* ACTIVITY
Once the images are set aside, output the listing exactly as it stands.

* DATASET CONTENT

________________________________________

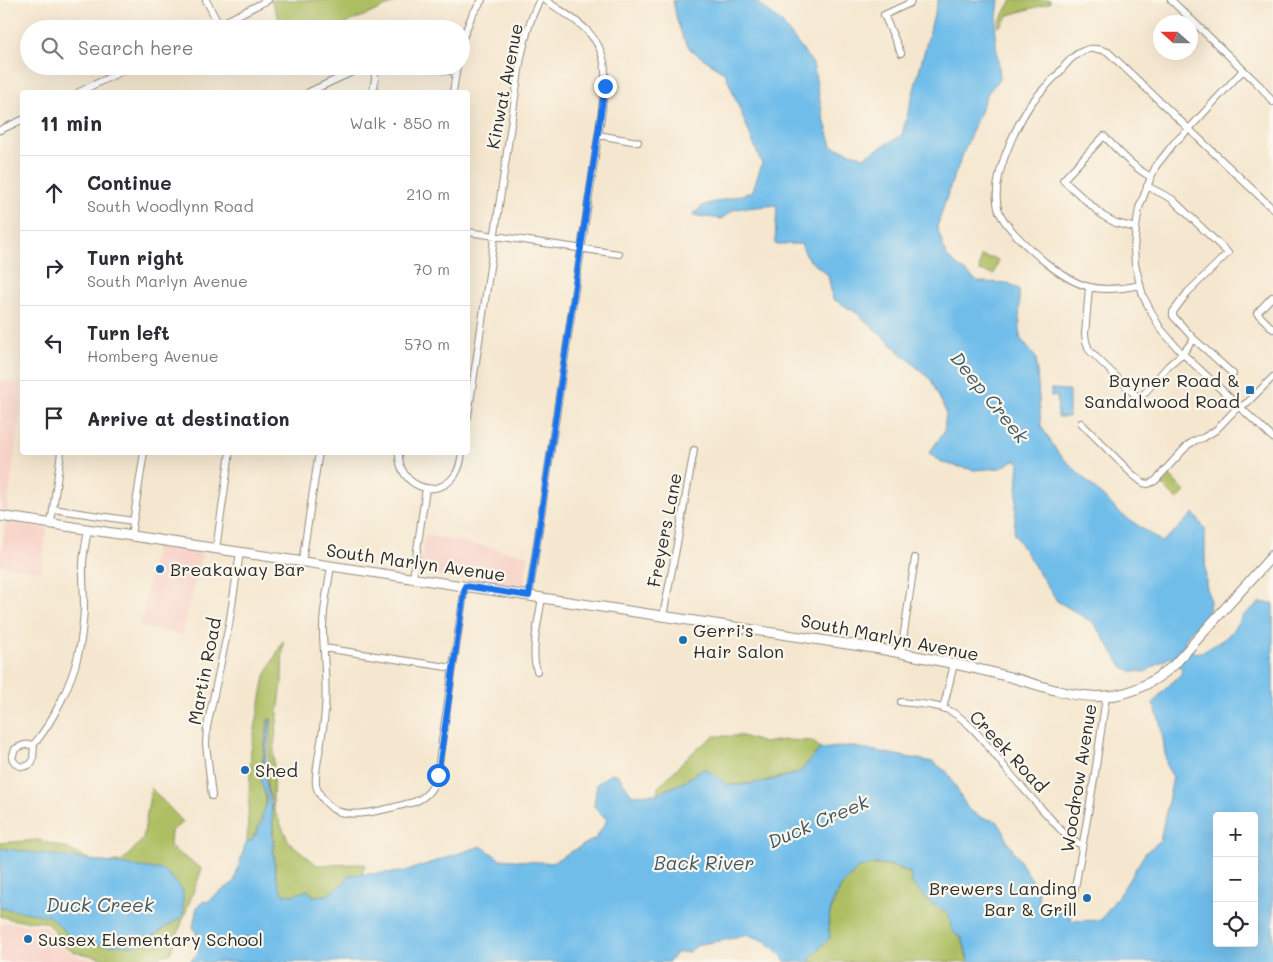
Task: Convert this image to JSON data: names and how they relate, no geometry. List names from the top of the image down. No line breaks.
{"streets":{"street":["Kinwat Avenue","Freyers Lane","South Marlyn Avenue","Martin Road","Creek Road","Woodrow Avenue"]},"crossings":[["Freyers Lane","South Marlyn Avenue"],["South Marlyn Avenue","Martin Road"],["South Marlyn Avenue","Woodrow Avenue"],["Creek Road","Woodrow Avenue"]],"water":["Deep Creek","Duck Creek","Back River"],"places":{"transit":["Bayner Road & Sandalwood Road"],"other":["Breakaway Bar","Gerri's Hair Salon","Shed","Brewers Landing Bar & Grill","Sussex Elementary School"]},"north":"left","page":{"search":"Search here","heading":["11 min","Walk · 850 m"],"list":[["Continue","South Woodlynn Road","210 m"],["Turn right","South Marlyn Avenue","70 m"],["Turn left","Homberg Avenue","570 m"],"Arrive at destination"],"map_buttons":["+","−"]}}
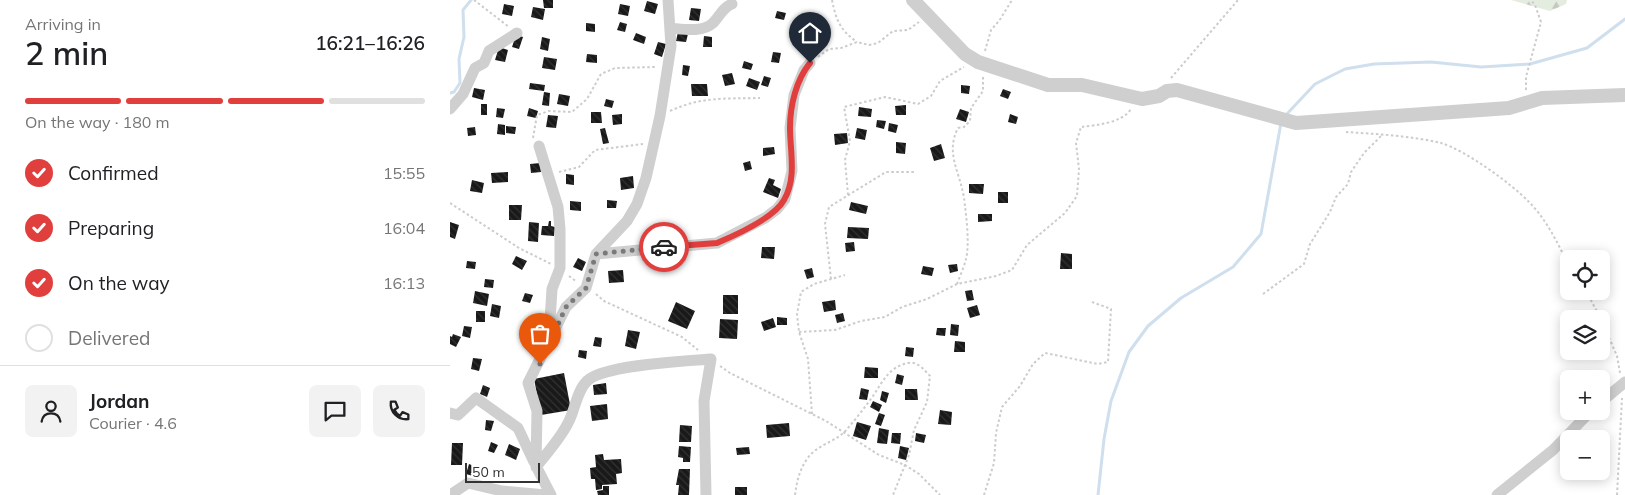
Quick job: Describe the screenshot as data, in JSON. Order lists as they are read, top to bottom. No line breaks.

________________________________________

* EXPECTED ANSWER
Task: Convert this image to JSON data: names and how they relate, no geometry. List names from the top of the image down. No line breaks.
{"streets":{"street":["Kinwat Avenue","Freyers Lane","South Marlyn Avenue","Martin Road","Creek Road","Woodrow Avenue"]},"crossings":[["Freyers Lane","South Marlyn Avenue"],["South Marlyn Avenue","Martin Road"],["South Marlyn Avenue","Woodrow Avenue"],["Creek Road","Woodrow Avenue"]],"water":["Deep Creek","Duck Creek","Back River"],"places":{"transit":["Bayner Road & Sandalwood Road"],"other":["Breakaway Bar","Gerri's Hair Salon","Shed","Brewers Landing Bar & Grill","Sussex Elementary School"]},"north":"left","page":{"search":"Search here","heading":["11 min","Walk · 850 m"],"list":[["Continue","South Woodlynn Road","210 m"],["Turn right","South Marlyn Avenue","70 m"],["Turn left","Homberg Avenue","570 m"],"Arrive at destination"],"map_buttons":["+","−"]}}
Quick job: Describe the screenshot as data, in JSON. Order lists as they are read, top to bottom. No line breaks.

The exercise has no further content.